Aquel paseo nocturno por todas las estancias de Villa Amparo tuvo un sabor a despedida. Carmen iba tocando en silencio paredes, cuadros y todo lo que salía a su encuentro y rememorando momentos vividos. Y lentamente acabó refugiándose en su alcoba. Ya recostada en la cama y con la tenue luz que siempre dejaba en la mesilla de noche, cerró los ojos y una lágrima resbaló, serpenteante, por sus arrugas hasta morir en la almohada. Morir. Igual que ella. Despacio, tranquila, dejando a un lado el dolor que ya no sentía y durmiendo ese último sueño que le conduciría a la paz de esa otra vida tan ansiada. Y así fue hallada a la mañana siguiente por su vecina que contaba con un juego de llaves para imprevistos al ver que no respondía Carmen a sus llamadas.
El sepelio coincidió con uno de esos pocos e inusuales días grises para aquellos más acostumbrados a esa cadenciosa brisa de Levante.
Y Ramón, tras decisión meditada con la familia, regresó aquel verano que ya arrancaba a Villa Amparo. Su mujer, él y los niños empezaron a descorrer cortinas, quitar polvo y revisar en qué condiciones se encontraba aquella gran casa. Bueno, más bien Ramón y su mujer, los tres niños salieron bien pronto al jardín trasero de la casa y los naranjos y resto de árboles sedientos de agua y necesitados de una buena poda parecieron alegrarse por escuchar risas y correrías de nuevo.
El verano devolvió a Villa Amparo el esplendor de antaño. La casa solariega recuperó su luz, el ruido de alojar a una familia joven, las veladas en el jardín con invitados que comenzaban a media tarde y acababan bien entrada la noche. Con los cantos típicos de la huerta: ‘Les Albaes’ y el acompañamiento de la música de rondalla: guitarras, bandurrias y algún laúd que aportaban vecinos y amigos.

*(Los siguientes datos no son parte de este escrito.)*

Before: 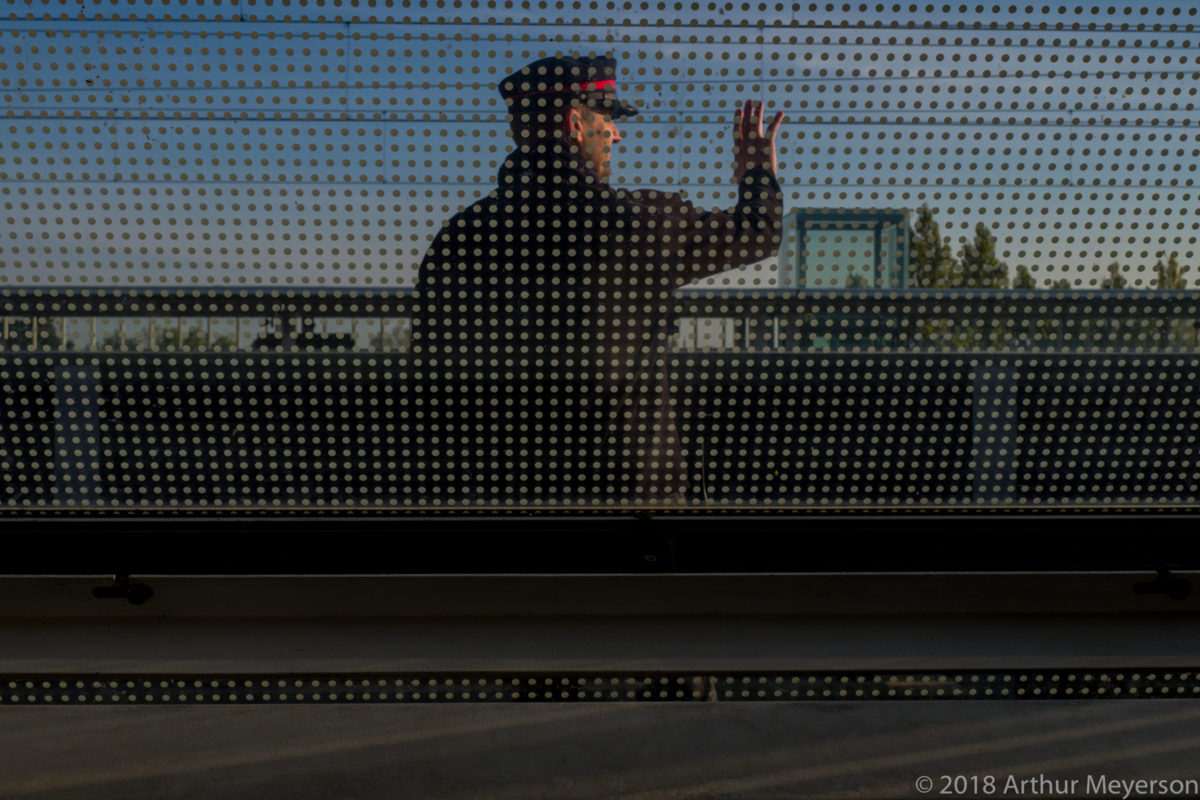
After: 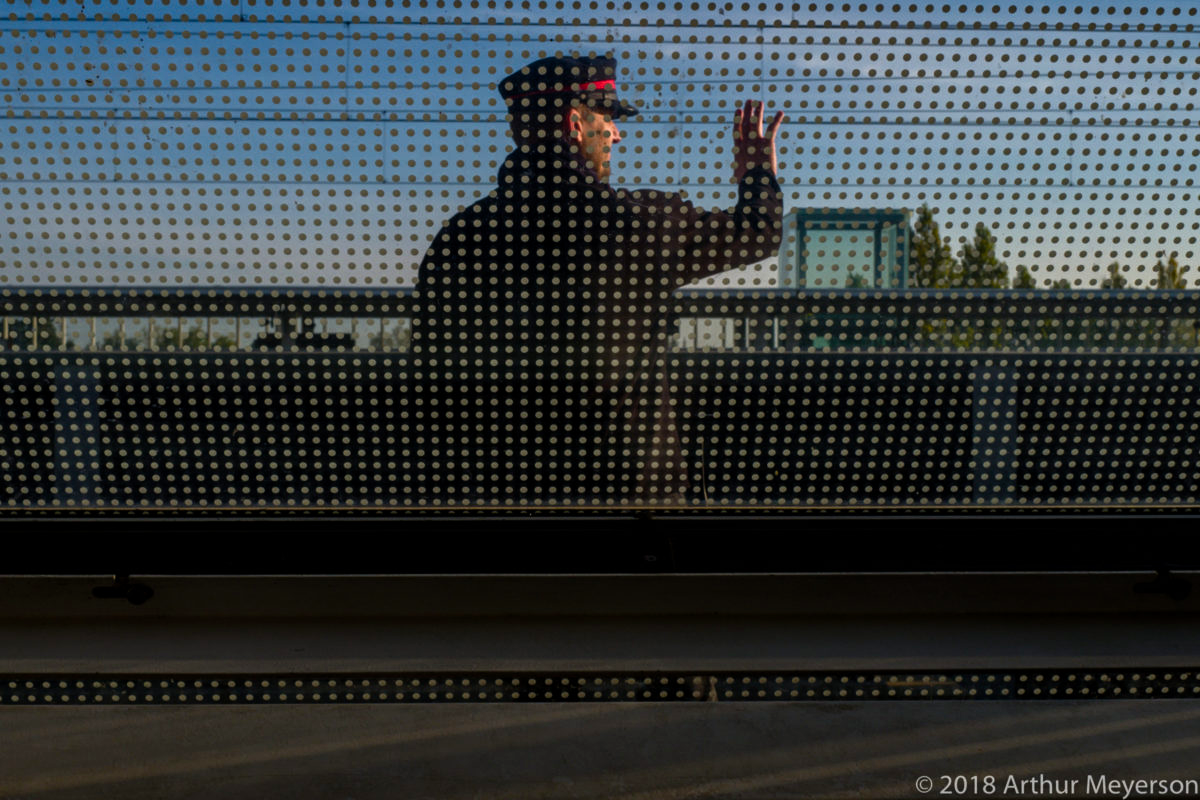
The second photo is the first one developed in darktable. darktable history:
exposure: exposure 0.367 EV, compensate highlight preservation false
color balance rgb: shadows lift › luminance -20%, power › hue 72.24°, highlights gain › luminance 15%, global offset › hue 171.6°, perceptual saturation grading › highlights -30%, perceptual saturation grading › shadows 20%, global vibrance 30%, contrast 10%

Pero septiembre siempre nos coloca en su sitio y fue presagio de un otoño enfermizo. El benjamín de la familia sufrió una fuerte subida de azúcar que lo tuvo gravemente enfermo y para cuando consiguieron estabilizarlo, noviembre lo recibió con su visión reducida al diez por ciento.
Villa Amparo parece abocada a alternar grandes veladas con otros días de silencio, dolor y duelo.
Ahora, el pequeño de la casa, sin apenas visibilidad, transita por la Villa, despacio, rozando y tocando con sus manitas paredes, cuadros, mobiliario y todo lo que encuentra a su paso; interiorizando y reconociendo al detalle todos los espacios y rincones de casa. Y lo hace extrañamente seguro. Será porque, mientras, Carmen, su tía abuela, reproduce, noche tras noche, ese mismo paseo y llega a sentir las manitas suaves del niño al que conduce y que ahora comparte con ella y hace menos solitaria aquella gran casa que es y será Villa Amparo.